*** Begin section ***
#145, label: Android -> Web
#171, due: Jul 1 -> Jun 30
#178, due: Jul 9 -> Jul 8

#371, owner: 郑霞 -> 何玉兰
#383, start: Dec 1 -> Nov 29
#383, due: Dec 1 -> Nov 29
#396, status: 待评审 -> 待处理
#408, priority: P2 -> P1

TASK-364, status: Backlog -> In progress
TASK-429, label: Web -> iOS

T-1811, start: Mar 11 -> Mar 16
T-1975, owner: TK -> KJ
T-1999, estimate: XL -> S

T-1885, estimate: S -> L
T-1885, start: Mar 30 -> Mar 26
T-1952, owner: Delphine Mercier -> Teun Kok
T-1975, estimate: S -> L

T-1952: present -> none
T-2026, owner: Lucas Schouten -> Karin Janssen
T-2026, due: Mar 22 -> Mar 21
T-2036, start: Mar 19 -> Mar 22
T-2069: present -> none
*** End section ***
- What to do:
Output the line containing "T-1885, estimate: S -> L" and every line after it through the final line of the records above, exactly as written and nothing else.

- Exercise solution:
T-1885, estimate: S -> L
T-1885, start: Mar 30 -> Mar 26
T-1952, owner: Delphine Mercier -> Teun Kok
T-1975, estimate: S -> L

T-1952: present -> none
T-2026, owner: Lucas Schouten -> Karin Janssen
T-2026, due: Mar 22 -> Mar 21
T-2036, start: Mar 19 -> Mar 22
T-2069: present -> none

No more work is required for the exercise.